A week ago, this column suggested that Donald Trump would tap into his creativity in disrupting oil prices if Saudi Arabia didn’t raise production quickly to reciprocate his gesture of trying to bring Iranian crude exports to zero. On Friday, the U.S. president made good on our suggestion, feeding the market with a ludicrous tale to short-circuit the rally in oil.
Trump announced that he had “called” the Organization of Petroleum Exporting Countries to lower domestic gasoline prices and that pump prices were already falling. Neither statement was true, for obvious reasons. U.S. pump prices are determined as much by fuel demand, stockpiles and refining margins as the crude provided by both OPEC and local drillers.
And when Trump spoke on Friday morning, U.S. oil company AAA was still reporting a 27% hike year-to-date hike in pump prices. Also, before the end of the session, OPEC's Secretary General Mohammed Barkindo denied having spoken with the U.S. president.
Yet, Trump's story brought the runaway rally in oil to a screeching halt, handing bulls an unexpected 3% loss on the day. The declines continued in Monday’s Asian trading, with ANZ bank widening its interpretation of Trump’s words as to meaning “he had spoken with Saudi Arabia about reducing the impact of lower Iranian oil exports by increasing flows elsewhere.”
Presidents seldom have it this good from energy bankers. It’s also unclear how many traders genuinely believed Trump on Friday, and how many just needed an excuse to cash out of a monstrous seven-week rally. While off from its near six-month high of $65 per barrel from last week, U.S. West Texas Intermediate crude is still up 39% on the year. Brent, the London-traded global benchmark for oil, shows an annual gain of 33% despite sliding from last week’s peak of $75—a high last matched in October.
Fear Of More Trump Surprises
For what it’s worth, the fear of Trump doing the unexpected—like denying buyers of Iranian oil anymore sanction waivers last week—seems as valid in the market as the fear that prices can only go higher from the apparent reluctance of OPEC lynchpin Saudi Arabia to preemptively raise production to replace lost Iranian barrels.
Oil bulls might have good reason to fear Trump: It was the president who was responsible for lifting WTI to $65 and Brent to $75 with his renewed pledge to wipe Iran off the market. No one has forgotten how Trump engineered the 40% oil price crash in the fourth quarter of 2018 by tricking the Saudis and rest of OPEC into raising production first, then handing out sanction waivers like candy to buyers of Iranian crude.
Notwithstanding separate U.S. sanctions on Venezuelan oil and other output outages in Libya and Angola, some think the market is overbought and ripe for correction. Hence, the worry over what “bullets” Trump may have left to shoot down the crude rally, since high gas prices could be a big negative for him between now and the pick-up of his reelection campaign in 2020.
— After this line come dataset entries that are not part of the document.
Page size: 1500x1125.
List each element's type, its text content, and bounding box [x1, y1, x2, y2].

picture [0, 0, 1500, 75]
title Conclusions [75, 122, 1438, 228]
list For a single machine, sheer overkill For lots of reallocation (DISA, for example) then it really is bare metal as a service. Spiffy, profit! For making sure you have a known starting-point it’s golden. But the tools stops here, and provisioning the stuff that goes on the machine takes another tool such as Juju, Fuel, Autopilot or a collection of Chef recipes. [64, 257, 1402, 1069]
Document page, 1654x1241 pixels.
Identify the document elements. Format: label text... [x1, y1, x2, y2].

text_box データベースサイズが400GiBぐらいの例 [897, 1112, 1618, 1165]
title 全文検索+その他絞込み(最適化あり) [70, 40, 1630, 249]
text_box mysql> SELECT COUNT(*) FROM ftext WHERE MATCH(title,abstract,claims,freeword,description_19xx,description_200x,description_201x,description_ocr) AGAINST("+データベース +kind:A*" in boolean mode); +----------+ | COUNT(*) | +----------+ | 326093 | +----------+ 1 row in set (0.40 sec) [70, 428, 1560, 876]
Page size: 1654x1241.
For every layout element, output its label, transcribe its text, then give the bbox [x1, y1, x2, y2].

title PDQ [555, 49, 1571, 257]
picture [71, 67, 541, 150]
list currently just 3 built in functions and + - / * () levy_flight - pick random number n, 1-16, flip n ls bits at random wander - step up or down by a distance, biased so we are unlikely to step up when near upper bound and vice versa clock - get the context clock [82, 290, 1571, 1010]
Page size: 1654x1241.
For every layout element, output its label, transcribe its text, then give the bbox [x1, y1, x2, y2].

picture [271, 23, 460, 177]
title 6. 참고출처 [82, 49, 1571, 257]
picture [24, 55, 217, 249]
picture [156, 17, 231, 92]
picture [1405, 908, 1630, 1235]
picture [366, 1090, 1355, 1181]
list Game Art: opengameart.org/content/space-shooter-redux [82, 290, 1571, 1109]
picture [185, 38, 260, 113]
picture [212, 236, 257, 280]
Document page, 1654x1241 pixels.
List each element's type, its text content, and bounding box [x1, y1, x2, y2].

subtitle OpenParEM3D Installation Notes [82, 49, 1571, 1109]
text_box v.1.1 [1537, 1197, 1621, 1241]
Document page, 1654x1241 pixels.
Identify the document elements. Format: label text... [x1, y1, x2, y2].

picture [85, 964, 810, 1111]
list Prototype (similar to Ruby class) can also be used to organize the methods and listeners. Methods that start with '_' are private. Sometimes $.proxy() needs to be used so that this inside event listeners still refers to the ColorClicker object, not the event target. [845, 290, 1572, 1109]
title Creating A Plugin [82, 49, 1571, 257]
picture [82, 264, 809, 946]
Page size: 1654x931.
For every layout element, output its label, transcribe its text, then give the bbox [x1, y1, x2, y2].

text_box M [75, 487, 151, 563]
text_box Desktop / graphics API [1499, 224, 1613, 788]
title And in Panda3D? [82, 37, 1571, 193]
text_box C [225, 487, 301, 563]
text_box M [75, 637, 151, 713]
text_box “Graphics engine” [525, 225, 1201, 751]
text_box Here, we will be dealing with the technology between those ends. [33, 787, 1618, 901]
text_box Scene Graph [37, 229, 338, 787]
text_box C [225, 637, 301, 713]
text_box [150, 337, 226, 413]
The Saudis Could Quietly Help Out The U.S. President Too
And while the Saudis have publicly stiffed Trump’s request for more oil, they may be working on raising production on the quiet.
New York-based Energy Intelligence observed in its weekly note on Friday that Saudi Arabia wants to preserve the OPEC/non-OPEC alliance it worked so hard to create in 2016 as a tool to stabilize markets, “if only superficially”.
“But some changes seem unavoidable with prices ticking higher and supply disruptions mounting.”
“Indications so far suggest Saudi production will rise back above 10 million barrels per day in May, but with the increases directed to meeting seasonal domestic demand rather than intending to flood the market before customers start clamoring for more output.”
Meanwhile, Russia has told China—which has made no secret of its displeasure in being stopped by the U.S. from buying relatively cheaper Iranian oil— that it has additional capacity to supply Beijing. Much of OPEC’s production cuts this year were contributed by Saudi Arabia and non-OPEC ally Russia.
Edward Moya, senior analyst at futures brokerage OANDA, was quoted by Reuters as saying that Russia
“appears to have every reason to resume ramping up production levels and the base case should start to become (that) we will not see OPEC+ agree upon extending production cuts, with tweaks to cover the shortfall from Iran”.
$1,300 Again For Gold?
Gold bugs may have an opportunity to recapture $1,300 pricing this week if the dollar wilts on the likelihood of the Federal Reserve missing another rate hike and sticking to its dovish script since the start of the year.
Friday’s rebound in spot gold and gold futures particularly held promise to those long on the precious metal, as it came after a stronger quarterly reading for U.S. GDP that should rightly spark a dollar-equities rally.
While gold has fallen more than 4% from a peak in February, bullion’s recovery from last week’s four-month low painted a neutral picture on technical charts, Reuters technical analyst Wang Tao said on Friday.
Goldman Sachs said central bank gold purchases have also been running strong, another factor that could underpin a return to $1,300 levels.